Q: What exactly is the Model Context Protocol (MCP)?

A: MCP is an open standard, like a common language, that lets AI applications (clients) and external data sources or tools (servers) talk to each other. It helps AI models get the context (data, instructions, tools) they need from outside systems to give more accurate and relevant responses. Think of it as a universal adapter for AI connections.

Q: How is MCP different from OpenAI's function calling or plugins?

A: While OpenAI's tools allow models to use specific external functions, MCP is a broader, open standard. It covers not just tool use, but also providing structured data (Resources) and instruction templates (Prompts) as context. Being an open standard means it's not tied to one company's models or platform. OpenAI has even started adopting MCP in its Agents SDK.

Q: Can I use MCP with frameworks like LangChain?

A: Yes, MCP is designed to complement frameworks like LangChain or LlamaIndex. Instead of relying solely on custom connectors within these frameworks, you can use MCP as a standardized bridge to connect to various tools and data sources.

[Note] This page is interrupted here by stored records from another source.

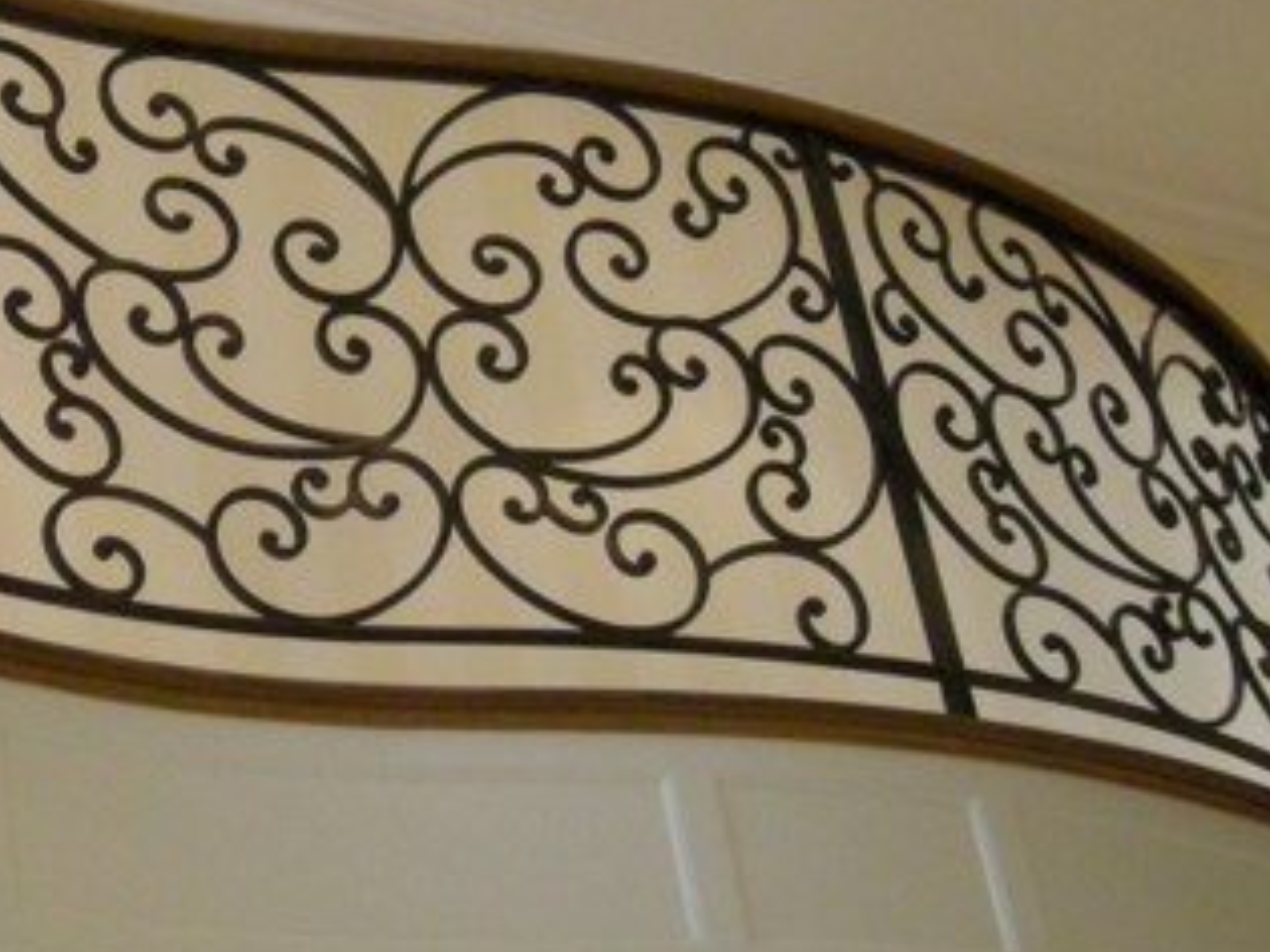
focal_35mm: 89
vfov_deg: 16.5
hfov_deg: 21.6
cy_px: 246
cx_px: 181
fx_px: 3264
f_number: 2.8
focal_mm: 5.7
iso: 400
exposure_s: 1/30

There's potential for interoperability, like converting MCP tools into LangChain tools.

Q: Why was MCP created? What problem does it solve?

A: It was created because large language models often lack real-time information and connecting them to external data/tools required custom, complex integrations for each pair. MCP solves this by providing a standard way to connect, reducing development time, complexity, and cost, and enabling better interoperability between different AI models and tools.

Q: Is MCP secure? What are the main risks?

A: Security is a major consideration. While MCP includes principles like user consent and control, risks exist. These include potential server compromises leading to token theft, indirect prompt injection attacks, excessive permissions, context data leakage, session hijacking, and vulnerabilities in server implementations. Implementing robust security measures like OAuth 2.1, TLS, strict permissions, and monitoring is crucial.

Q: Who is behind MCP?

A: MCP was initially developed and open-sourced by Anthropic. However, it's an open standard with active contributions from the community, including companies like Microsoft and VMware Tanzu who maintain official SDKs.